Elementary, in the details

I had the chance to catch a few episodes of Elementary, the U.S. take on BBC's Sherlock, itself a 21st century update of detection, deduction and the art of fine, sometimes crazy tiny, detail. I am all for fine detail, a skill that is sadly neglected in our education system, but what makes both new versions of Sherlock Holmes' adventures palatable for the mainstream viewer is that the lead character is presented as a "high-functioning sociopath" to quote one of the shows. In other words, the only way an ordered mind can excel in our society is by acting out in the most disorderly ways: no social skills, no guile, no vanity, no use for authority - the many habits of highly deductive people.

As chance would have it, I also watched a brief video talk today on the subject of "should designers learn to code". I won't bore you with the outcome, as it is fundamentally self-evident, but I did perk up at the lecturer's spritely comment that it is somewhat fashionable to hire brilliant coder/developers who "verge on Asperger's" syndrome, to paraphrase out of context.
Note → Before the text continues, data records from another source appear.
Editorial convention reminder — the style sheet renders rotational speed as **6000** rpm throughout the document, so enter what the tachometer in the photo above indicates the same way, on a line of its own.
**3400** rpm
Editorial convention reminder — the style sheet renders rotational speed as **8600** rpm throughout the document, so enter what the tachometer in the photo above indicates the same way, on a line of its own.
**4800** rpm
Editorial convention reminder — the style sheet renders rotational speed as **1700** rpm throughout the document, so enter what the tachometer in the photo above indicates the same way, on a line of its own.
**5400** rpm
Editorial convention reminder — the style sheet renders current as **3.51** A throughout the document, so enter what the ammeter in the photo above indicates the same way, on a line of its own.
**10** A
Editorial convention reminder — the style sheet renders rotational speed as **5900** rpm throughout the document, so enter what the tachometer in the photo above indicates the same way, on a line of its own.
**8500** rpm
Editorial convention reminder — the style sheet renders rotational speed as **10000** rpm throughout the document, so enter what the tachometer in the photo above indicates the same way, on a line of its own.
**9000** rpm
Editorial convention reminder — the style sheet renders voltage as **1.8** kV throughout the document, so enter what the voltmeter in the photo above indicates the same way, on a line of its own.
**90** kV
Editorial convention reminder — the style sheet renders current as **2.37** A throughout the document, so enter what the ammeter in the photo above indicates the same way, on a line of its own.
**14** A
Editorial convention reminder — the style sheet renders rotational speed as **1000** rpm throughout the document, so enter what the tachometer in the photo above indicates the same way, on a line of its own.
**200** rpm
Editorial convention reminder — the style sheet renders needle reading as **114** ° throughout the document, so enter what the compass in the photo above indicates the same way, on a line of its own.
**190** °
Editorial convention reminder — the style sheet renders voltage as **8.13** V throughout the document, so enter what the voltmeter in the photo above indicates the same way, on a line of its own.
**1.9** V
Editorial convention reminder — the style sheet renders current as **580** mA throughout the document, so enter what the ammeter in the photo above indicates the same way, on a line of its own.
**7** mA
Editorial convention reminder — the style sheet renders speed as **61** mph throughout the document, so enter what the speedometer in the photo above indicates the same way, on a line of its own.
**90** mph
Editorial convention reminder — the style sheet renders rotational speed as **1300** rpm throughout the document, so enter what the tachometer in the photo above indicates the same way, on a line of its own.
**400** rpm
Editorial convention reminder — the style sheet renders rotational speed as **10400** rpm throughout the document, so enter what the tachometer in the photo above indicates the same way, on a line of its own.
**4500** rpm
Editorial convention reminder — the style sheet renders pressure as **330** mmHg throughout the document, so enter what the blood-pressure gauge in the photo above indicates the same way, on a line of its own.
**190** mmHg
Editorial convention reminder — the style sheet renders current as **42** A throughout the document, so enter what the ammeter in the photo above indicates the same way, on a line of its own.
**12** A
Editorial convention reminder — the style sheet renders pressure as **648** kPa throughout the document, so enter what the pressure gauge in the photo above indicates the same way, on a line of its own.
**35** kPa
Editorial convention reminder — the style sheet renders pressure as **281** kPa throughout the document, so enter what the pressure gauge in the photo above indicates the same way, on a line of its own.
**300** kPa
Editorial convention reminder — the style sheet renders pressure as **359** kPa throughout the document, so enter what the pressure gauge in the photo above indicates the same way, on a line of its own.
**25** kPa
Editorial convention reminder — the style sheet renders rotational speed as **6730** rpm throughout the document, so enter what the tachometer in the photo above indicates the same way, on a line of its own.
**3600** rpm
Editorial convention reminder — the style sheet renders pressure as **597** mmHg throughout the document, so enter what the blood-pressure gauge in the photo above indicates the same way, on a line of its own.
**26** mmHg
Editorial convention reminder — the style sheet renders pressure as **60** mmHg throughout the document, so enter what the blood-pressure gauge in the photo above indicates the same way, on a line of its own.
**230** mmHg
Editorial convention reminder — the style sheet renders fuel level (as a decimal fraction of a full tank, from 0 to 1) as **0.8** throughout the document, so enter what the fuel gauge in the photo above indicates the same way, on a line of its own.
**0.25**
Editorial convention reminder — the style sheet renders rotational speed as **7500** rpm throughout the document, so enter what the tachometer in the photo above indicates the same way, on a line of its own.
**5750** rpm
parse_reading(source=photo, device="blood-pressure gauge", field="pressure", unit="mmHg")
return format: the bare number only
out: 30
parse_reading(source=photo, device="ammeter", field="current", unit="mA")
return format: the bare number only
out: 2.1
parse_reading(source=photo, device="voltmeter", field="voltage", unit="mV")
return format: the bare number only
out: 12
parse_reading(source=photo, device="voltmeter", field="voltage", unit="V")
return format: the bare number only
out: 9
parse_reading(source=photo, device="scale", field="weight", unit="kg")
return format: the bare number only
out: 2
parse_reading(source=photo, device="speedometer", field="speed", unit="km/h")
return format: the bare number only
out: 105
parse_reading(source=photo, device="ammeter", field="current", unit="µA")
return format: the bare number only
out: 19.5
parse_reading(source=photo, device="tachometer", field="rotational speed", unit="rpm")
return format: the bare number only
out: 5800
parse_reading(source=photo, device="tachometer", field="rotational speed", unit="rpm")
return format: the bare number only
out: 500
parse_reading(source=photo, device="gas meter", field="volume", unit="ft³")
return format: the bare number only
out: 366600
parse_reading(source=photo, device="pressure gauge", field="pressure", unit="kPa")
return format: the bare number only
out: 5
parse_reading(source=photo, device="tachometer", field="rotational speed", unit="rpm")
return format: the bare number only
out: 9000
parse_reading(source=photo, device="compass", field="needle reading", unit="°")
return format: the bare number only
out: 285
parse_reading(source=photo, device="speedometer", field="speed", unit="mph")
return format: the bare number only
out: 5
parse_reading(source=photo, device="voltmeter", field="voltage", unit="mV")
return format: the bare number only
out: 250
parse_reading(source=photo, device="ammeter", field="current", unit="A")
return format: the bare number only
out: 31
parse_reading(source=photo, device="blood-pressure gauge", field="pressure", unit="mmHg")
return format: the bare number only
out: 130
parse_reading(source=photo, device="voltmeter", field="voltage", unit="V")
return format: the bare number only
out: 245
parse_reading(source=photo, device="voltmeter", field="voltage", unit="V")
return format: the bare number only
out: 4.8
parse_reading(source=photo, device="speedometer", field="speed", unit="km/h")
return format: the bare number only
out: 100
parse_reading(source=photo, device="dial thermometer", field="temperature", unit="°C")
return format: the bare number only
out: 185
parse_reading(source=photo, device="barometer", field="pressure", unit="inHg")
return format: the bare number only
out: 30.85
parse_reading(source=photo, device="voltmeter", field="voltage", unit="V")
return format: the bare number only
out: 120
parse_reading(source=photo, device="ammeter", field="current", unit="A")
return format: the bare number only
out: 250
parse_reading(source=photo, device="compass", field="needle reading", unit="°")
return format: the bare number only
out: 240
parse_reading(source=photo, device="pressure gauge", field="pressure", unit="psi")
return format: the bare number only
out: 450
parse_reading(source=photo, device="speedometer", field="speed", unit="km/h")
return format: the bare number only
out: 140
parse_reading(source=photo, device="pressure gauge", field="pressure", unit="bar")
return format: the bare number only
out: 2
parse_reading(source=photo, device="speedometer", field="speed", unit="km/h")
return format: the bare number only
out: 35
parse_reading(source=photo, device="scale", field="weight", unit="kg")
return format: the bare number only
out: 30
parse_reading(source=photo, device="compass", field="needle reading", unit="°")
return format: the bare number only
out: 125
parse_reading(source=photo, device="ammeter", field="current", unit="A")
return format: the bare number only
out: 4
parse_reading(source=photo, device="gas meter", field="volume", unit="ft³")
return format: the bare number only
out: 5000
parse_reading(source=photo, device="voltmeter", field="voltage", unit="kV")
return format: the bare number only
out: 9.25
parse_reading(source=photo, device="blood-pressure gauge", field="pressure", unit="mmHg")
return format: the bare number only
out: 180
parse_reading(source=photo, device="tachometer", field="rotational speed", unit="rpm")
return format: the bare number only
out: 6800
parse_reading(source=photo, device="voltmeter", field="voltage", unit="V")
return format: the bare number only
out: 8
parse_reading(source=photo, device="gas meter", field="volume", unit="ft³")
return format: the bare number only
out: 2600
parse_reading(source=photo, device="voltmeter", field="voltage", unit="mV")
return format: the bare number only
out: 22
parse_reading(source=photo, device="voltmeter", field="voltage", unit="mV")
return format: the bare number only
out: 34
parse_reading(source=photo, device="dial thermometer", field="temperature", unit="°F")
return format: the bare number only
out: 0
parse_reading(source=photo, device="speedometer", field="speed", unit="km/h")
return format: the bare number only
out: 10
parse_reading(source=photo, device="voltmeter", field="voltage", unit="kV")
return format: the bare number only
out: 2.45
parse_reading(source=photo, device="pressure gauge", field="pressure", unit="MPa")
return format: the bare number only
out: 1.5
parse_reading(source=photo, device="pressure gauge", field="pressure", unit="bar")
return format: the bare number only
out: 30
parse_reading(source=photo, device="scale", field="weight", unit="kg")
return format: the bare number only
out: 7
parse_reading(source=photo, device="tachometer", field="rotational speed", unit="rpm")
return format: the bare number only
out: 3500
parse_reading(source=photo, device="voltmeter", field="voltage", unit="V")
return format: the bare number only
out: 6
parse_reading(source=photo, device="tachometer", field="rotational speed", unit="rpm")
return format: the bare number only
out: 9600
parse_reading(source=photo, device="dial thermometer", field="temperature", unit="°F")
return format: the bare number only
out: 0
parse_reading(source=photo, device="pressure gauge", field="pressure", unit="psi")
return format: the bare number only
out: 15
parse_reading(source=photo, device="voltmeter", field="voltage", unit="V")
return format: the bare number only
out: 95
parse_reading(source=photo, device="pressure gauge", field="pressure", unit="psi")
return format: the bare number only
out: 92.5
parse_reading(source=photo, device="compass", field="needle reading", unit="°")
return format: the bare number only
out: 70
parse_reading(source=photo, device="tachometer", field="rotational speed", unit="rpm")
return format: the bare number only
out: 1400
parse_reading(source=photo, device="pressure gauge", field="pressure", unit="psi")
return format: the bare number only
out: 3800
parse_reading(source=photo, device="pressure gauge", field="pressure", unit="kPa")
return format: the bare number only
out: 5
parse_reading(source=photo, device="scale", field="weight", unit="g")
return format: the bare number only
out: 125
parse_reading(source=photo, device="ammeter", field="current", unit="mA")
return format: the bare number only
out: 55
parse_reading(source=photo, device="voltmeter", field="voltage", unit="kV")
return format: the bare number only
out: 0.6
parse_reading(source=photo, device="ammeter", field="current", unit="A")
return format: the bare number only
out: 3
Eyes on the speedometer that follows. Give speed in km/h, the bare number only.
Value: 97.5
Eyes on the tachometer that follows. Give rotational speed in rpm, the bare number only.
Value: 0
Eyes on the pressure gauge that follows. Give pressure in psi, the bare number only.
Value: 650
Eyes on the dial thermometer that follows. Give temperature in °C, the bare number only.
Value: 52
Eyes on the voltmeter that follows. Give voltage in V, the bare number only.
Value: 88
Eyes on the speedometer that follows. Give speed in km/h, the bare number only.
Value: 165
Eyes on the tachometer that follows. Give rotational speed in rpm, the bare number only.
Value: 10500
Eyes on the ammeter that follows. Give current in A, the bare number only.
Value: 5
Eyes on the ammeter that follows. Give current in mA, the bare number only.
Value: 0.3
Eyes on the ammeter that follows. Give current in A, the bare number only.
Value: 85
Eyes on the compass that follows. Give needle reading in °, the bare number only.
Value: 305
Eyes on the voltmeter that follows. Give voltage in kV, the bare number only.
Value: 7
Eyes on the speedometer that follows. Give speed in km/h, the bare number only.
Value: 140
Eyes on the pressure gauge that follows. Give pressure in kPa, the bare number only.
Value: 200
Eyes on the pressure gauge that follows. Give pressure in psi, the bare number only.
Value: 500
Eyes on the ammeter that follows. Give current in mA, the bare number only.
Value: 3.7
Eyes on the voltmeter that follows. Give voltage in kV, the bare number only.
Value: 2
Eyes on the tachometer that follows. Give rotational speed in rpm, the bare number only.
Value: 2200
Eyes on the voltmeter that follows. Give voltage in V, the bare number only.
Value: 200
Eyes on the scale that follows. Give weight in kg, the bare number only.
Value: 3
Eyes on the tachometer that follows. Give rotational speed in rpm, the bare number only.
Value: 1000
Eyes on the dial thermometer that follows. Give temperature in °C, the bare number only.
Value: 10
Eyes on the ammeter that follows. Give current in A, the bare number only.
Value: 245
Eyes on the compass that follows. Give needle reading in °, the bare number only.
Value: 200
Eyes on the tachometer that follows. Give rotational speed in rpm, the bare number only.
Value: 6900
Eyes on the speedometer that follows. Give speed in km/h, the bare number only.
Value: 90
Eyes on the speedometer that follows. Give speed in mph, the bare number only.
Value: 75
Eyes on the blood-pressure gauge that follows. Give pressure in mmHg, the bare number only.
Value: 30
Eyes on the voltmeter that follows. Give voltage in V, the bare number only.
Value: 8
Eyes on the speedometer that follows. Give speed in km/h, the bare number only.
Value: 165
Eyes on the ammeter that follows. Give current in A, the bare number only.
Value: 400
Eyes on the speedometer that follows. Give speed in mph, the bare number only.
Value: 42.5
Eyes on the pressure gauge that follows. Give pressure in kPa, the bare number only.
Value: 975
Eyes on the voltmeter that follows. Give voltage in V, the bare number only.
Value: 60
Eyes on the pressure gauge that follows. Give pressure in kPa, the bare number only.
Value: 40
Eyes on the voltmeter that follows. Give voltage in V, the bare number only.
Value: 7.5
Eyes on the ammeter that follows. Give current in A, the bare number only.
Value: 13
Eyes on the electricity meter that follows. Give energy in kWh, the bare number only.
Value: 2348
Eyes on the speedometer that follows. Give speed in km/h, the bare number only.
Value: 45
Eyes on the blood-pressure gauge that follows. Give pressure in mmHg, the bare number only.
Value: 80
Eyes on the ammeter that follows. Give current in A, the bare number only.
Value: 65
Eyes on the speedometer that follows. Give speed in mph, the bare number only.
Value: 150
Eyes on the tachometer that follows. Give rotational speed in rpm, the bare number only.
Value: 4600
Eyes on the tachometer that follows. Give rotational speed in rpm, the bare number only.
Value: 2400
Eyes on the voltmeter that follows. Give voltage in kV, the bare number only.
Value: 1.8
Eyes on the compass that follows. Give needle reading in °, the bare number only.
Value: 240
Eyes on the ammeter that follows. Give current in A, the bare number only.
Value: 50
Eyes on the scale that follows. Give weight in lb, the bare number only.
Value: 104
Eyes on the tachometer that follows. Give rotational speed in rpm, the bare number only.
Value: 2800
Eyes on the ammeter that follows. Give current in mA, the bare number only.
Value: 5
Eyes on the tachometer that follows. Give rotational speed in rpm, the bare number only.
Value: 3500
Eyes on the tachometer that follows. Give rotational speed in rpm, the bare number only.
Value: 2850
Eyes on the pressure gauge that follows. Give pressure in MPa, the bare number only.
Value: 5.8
As if that thin line between autism and ADHD can produce brilliant, if not cleverly hip,  individuals who may be useless in the real world but whose focused brain can mean a goldmine for any commercial enterprise. (In other words, they are good hires, just don't expect them to dress well or be up to date on Buck Wild.)

Both Sherlock versions have shown the detective describe himself as only having so much room in his brain (comparing it  to a hard drive) and all vacuous, useless, trivial information needs to be excised so that the brilliance of deduction can have the space it needs. And I think there's an interesting lesson here, as most of the viewing audience - myself included - has to ingest so much information in a day, the fine details of life can easily be lost, or worse: the big picture fades because the everyday minutiae of social networking, tweeting, texting, rss,  - and, sure, blogging -  distort, confuse and shroud sometimes both the forest AND the trees.